→ **What is needed**: The answer must be the complete listing, reproduced exactly.

◇ ◇ ◇ ◇

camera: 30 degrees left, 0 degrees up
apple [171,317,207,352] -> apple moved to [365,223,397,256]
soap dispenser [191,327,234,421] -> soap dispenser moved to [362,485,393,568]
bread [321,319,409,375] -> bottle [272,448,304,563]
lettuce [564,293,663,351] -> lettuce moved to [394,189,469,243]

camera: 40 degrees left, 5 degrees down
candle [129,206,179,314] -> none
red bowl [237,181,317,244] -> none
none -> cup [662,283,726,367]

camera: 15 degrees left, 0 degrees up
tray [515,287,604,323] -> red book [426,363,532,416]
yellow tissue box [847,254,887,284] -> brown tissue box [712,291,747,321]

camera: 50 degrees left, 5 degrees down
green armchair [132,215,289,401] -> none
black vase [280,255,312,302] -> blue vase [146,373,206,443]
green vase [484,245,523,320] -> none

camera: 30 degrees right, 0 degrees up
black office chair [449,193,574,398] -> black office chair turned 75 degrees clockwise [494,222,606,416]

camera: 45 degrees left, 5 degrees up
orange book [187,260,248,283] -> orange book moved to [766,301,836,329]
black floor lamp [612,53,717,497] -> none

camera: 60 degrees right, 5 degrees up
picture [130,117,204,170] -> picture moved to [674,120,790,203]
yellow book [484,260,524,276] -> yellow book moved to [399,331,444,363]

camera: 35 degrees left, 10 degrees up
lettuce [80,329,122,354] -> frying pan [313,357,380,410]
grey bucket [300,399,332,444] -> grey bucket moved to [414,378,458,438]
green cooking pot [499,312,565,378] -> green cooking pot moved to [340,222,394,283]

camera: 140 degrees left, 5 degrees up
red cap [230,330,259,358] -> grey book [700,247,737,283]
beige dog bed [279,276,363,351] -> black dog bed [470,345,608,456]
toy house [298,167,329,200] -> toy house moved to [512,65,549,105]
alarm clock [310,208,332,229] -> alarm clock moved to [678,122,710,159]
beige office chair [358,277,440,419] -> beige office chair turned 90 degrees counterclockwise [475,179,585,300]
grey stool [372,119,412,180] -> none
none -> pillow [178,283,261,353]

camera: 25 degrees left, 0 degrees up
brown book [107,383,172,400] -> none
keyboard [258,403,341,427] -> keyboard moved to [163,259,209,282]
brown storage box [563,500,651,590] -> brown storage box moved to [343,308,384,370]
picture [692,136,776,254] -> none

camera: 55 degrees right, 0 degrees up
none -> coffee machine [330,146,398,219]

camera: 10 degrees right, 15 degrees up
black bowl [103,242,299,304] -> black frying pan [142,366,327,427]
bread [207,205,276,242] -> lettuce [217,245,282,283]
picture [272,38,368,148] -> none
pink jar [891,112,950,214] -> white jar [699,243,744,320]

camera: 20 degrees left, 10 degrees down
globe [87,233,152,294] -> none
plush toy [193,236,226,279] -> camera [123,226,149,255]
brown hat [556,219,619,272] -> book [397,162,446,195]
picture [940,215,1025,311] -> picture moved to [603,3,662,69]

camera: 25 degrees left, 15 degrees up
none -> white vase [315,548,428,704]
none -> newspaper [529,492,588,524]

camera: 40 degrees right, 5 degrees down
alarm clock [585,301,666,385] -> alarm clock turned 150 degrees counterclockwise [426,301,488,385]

◇ ◇ ◇ ◇

→ **Final answer**:
camera: 30 degrees left, 0 degrees up
apple [171,317,207,352] -> apple moved to [365,223,397,256]
soap dispenser [191,327,234,421] -> soap dispenser moved to [362,485,393,568]
bread [321,319,409,375] -> bottle [272,448,304,563]
lettuce [564,293,663,351] -> lettuce moved to [394,189,469,243]

camera: 40 degrees left, 5 degrees down
candle [129,206,179,314] -> none
red bowl [237,181,317,244] -> none
none -> cup [662,283,726,367]

camera: 15 degrees left, 0 degrees up
tray [515,287,604,323] -> red book [426,363,532,416]
yellow tissue box [847,254,887,284] -> brown tissue box [712,291,747,321]

camera: 50 degrees left, 5 degrees down
green armchair [132,215,289,401] -> none
black vase [280,255,312,302] -> blue vase [146,373,206,443]
green vase [484,245,523,320] -> none

camera: 30 degrees right, 0 degrees up
black office chair [449,193,574,398] -> black office chair turned 75 degrees clockwise [494,222,606,416]

camera: 45 degrees left, 5 degrees up
orange book [187,260,248,283] -> orange book moved to [766,301,836,329]
black floor lamp [612,53,717,497] -> none

camera: 60 degrees right, 5 degrees up
picture [130,117,204,170] -> picture moved to [674,120,790,203]
yellow book [484,260,524,276] -> yellow book moved to [399,331,444,363]

camera: 35 degrees left, 10 degrees up
lettuce [80,329,122,354] -> frying pan [313,357,380,410]
grey bucket [300,399,332,444] -> grey bucket moved to [414,378,458,438]
green cooking pot [499,312,565,378] -> green cooking pot moved to [340,222,394,283]

camera: 140 degrees left, 5 degrees up
red cap [230,330,259,358] -> grey book [700,247,737,283]
beige dog bed [279,276,363,351] -> black dog bed [470,345,608,456]
toy house [298,167,329,200] -> toy house moved to [512,65,549,105]
alarm clock [310,208,332,229] -> alarm clock moved to [678,122,710,159]
beige office chair [358,277,440,419] -> beige office chair turned 90 degrees counterclockwise [475,179,585,300]
grey stool [372,119,412,180] -> none
none -> pillow [178,283,261,353]

camera: 25 degrees left, 0 degrees up
brown book [107,383,172,400] -> none
keyboard [258,403,341,427] -> keyboard moved to [163,259,209,282]
brown storage box [563,500,651,590] -> brown storage box moved to [343,308,384,370]
picture [692,136,776,254] -> none

camera: 55 degrees right, 0 degrees up
none -> coffee machine [330,146,398,219]

camera: 10 degrees right, 15 degrees up
black bowl [103,242,299,304] -> black frying pan [142,366,327,427]
bread [207,205,276,242] -> lettuce [217,245,282,283]
picture [272,38,368,148] -> none
pink jar [891,112,950,214] -> white jar [699,243,744,320]

camera: 20 degrees left, 10 degrees down
globe [87,233,152,294] -> none
plush toy [193,236,226,279] -> camera [123,226,149,255]
brown hat [556,219,619,272] -> book [397,162,446,195]
picture [940,215,1025,311] -> picture moved to [603,3,662,69]

camera: 25 degrees left, 15 degrees up
none -> white vase [315,548,428,704]
none -> newspaper [529,492,588,524]

camera: 40 degrees right, 5 degrees down
alarm clock [585,301,666,385] -> alarm clock turned 150 degrees counterclockwise [426,301,488,385]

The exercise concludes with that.